Jean Oury

Jean Oury faisait des conférences depuis… toujours, dans un amphithéâtre de l’hôpital Saint-Anne. Ça faisait bien longtemps que j’avais envie d’y aller. On était en hiver, il faisait froid, j’étais arrivé en avance et je regardai les gens arriver, essayant de deviner qui ils étaient, à quels groupes sociaux ils appartenaient, etc.

La conférence commença par les brèves, quelques références de lectures et puis Jean Oury se lança enfin. Il énonça une idée puis prit un premier chemin, puis un autre, puis encore un autre et ainsi de suite. Parfois, je n’arrivais plus à la suivre, mais il revenait toujours à l’idée d’origine et reprenait un autre chemin. On avait l’impression de suivre un de ces chiens qui font 20 fois votre chemin lorsqu’il vous accompagne. Doté d’une énergie incroyable, totalement increvable, épuisant rien qu’à les regarder…
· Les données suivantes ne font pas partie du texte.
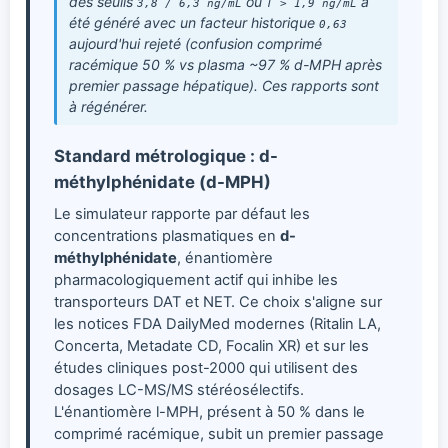
des seuils
ou
a
3,8 / 6,3 ng/mL
T > 1,9 ng/mL
été généré avec un facteur historique
0,63
aujourd'hui rejeté (confusion comprimé
racémique 50 % vs plasma ~97 % d-MPH après
premier passage hépatique). Ces rapports sont
à régénérer.
Standard métrologique : d-
méthylphénidate (d-MPH)
Le simulateur rapporte par défaut les
concentrations plasmatiques en
d-
méthylphénidate
, énantiomère
pharmacologiquement actif qui inhibe les
transporteurs DAT et NET. Ce choix s'aligne sur
les notices FDA DailyMed modernes (Ritalin LA,
Concerta, Metadate CD, Focalin XR) et sur les
études cliniques post-2000 qui utilisent des
dosages LC-MS/MS stéréosélectifs.
L'énantiomère l-MPH, présent à 50 % dans le
comprimé racémique, subit un premier passage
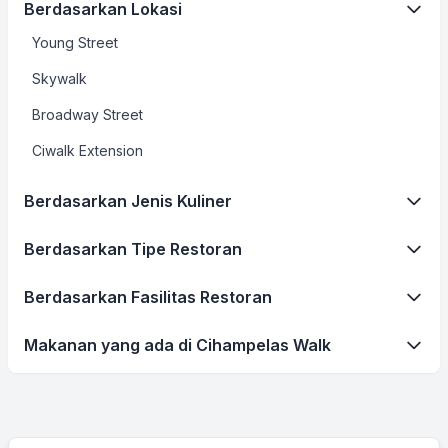
Berdasarkan Lokasi
Young Street
Skywalk
Broadway Street
Ciwalk Extension
Berdasarkan Jenis Kuliner
Berdasarkan Tipe Restoran
Berdasarkan Fasilitas Restoran
Makanan yang ada di Cihampelas Walk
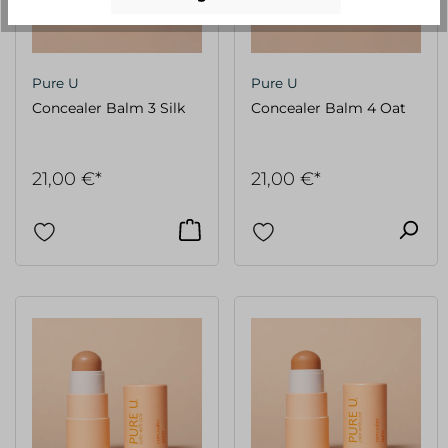
Pure U
Pure U
Concealer Balm 3 Silk
Concealer Balm 4 Oat
21,00 €*
21,00 €*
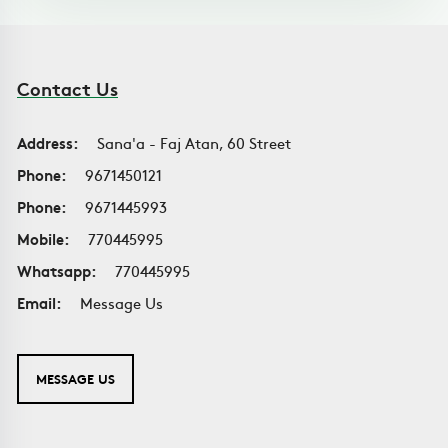
Contact Us
Address:
Sana'a - Faj Atan, 60 Street
Phone:
9671450121
Phone:
9671445993
Mobile:
770445995
Whatsapp:
770445995
Email:
Message Us
MESSAGE US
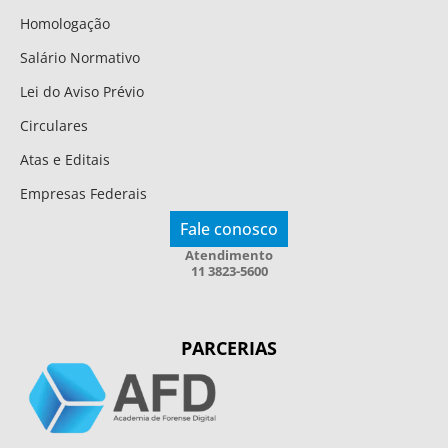
Homologação
Salário Normativo
Lei do Aviso Prévio
Circulares
Atas e Editais
Empresas Federais
Fale conosco
Atendimento
11 3823-5600
PARCERIAS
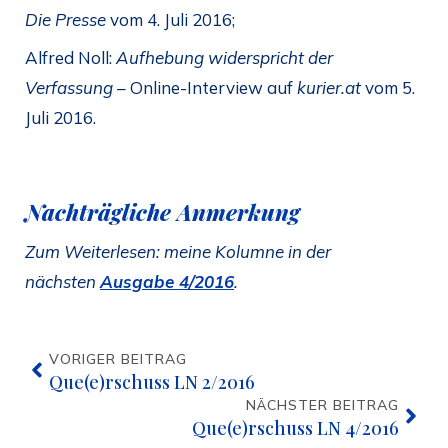
Die Presse
vom 4. Juli 2016;
Alfred Noll:
Aufhebung widerspricht der
Verfassung
– Online-Interview auf
kurier.at
vom 5.
Juli 2016.
Nachträgliche Anmerkung
Zum Weiterlesen: meine Kolumne in der
nächsten
Ausgabe 4/2016
.
VORIGER BEITRAG
Que(e)rschuss LN 2/2016
NÄCHSTER BEITRAG
Que(e)rschuss LN 4/2016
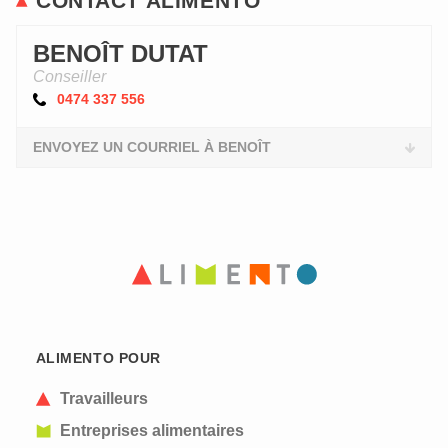
CONTACT ALIMENTO
BENOÎT DUTAT
Conseiller
0474 337 556
ENVOYEZ UN COURRIEL À BENOÎT
ALIMENTO POUR
Travailleurs
Entreprises alimentaires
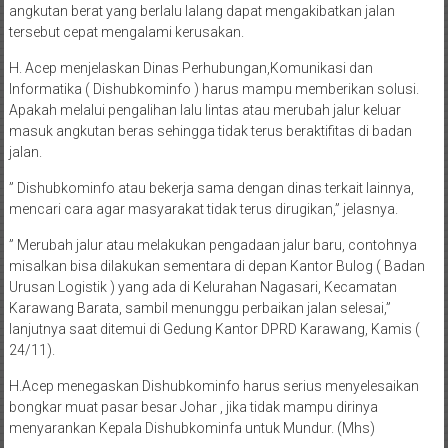
angkutan berat yang berlalu lalang dapat mengakibatkan jalan
tersebut cepat mengalami kerusakan.
H. Acep menjelaskan Dinas Perhubungan,Komunikasi dan
Informatika ( Dishubkominfo ) harus mampu memberikan solusi.
Apakah melalui pengalihan lalu lintas atau merubah jalur keluar
masuk angkutan beras sehingga tidak terus beraktifitas di badan
jalan.
” Dishubkominfo atau bekerja sama dengan dinas terkait lainnya,
mencari cara agar masyarakat tidak terus dirugikan,” jelasnya.
” Merubah jalur atau melakukan pengadaan jalur baru, contohnya
misalkan bisa dilakukan sementara di depan Kantor Bulog ( Badan
Urusan Logistik ) yang ada di Kelurahan Nagasari, Kecamatan
Karawang Barata, sambil menunggu perbaikan jalan selesai,”
lanjutnya saat ditemui di Gedung Kantor DPRD Karawang, Kamis (
24/11).
H.Acep menegaskan Dishubkominfo harus serius menyelesaikan
bongkar muat pasar besar Johar , jika tidak mampu dirinya
menyarankan Kepala Dishubkominfa untuk Mundur. (Mhs)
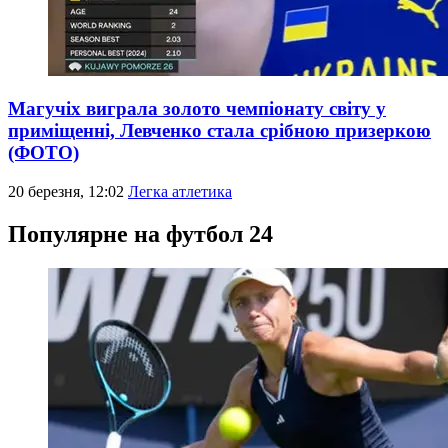
Магучіх виграла золото чемпіонату світу у
приміщенні, Левченко стала срібною призеркою
(ФОТО)
20 березня, 12:02
Легка атлетика
Популярне на футбол 24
Ce mouvement de va-et-vient de la pensée durait depuis un bon moment, je fatiguais vraiment, quand tout à coup, au détour d’une phrase une très forte lumière m’éblouit. Tout ce qu’il venait accumuler de mots, de phrases, d’idées se trouvait soudainement réuni en une évidence sidérante. Je crus devenir intelligent et extralucide sur l’univers et puis tout disparu. J’étais juste sonné, heureux et encore plus fatigué.

Je regardais les gens autour de moi. Chacun reprenait son rôle, ne sachant trop quoi faire, je repris le mien.
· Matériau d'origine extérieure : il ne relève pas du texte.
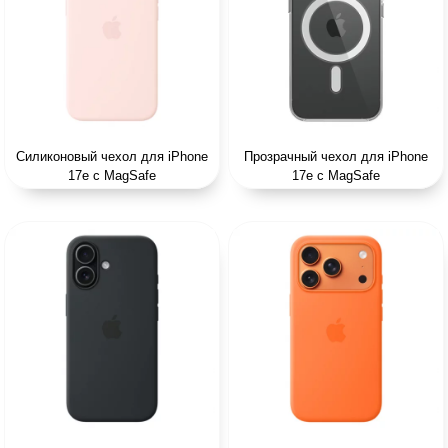
Силиконовый чехол для iPhone
Прозрачный чехол для iPhone
17e с MagSafe
17e с MagSafe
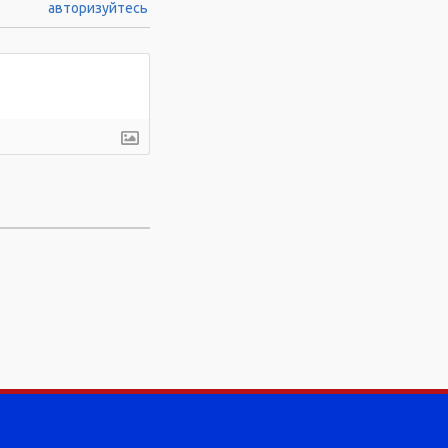
авторизуйтесь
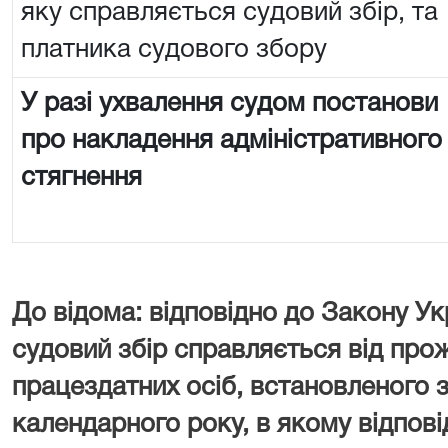
яку справляється судовий збір, та
платника судового збору
У разі ухвалення судом постанови
про накладення адміністративного
стягнення
До відома: відповідно до Закону Ук
судовий збір справляється від про
працездатних осіб, встановленого з
календарного року, в якому відпові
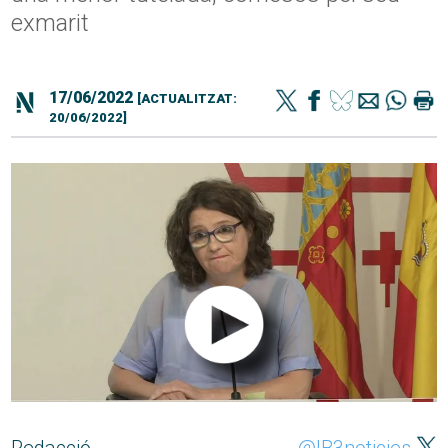
exmarit
17/06/2022
[ACTUALITZAT:
20/06/2022]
J’ai revu Jean Oury à la clinique de La Borde sans toujours lui adresser la parole, juste le photographiant à distance respectueuse.

Il était de ces personnes qui, pour peu qu’elles nous plaisent, donnent le sentiment que notre vie pourrait basculer à leur contact. Alors on ne sait trop si l’on doit y aller ou les regarder passer. J’ai laissé faire le hasard, il ne s’est rien passé de plus et j’en garde un grand sentiment de plénitude fait d’une certaine fierté de l’avoir côtoyé, sans en avoir pourtant aucun mérite, d’avoir capté par imprégnation une toute petite part de sa pensée qui m’a fait avancer dans la vie.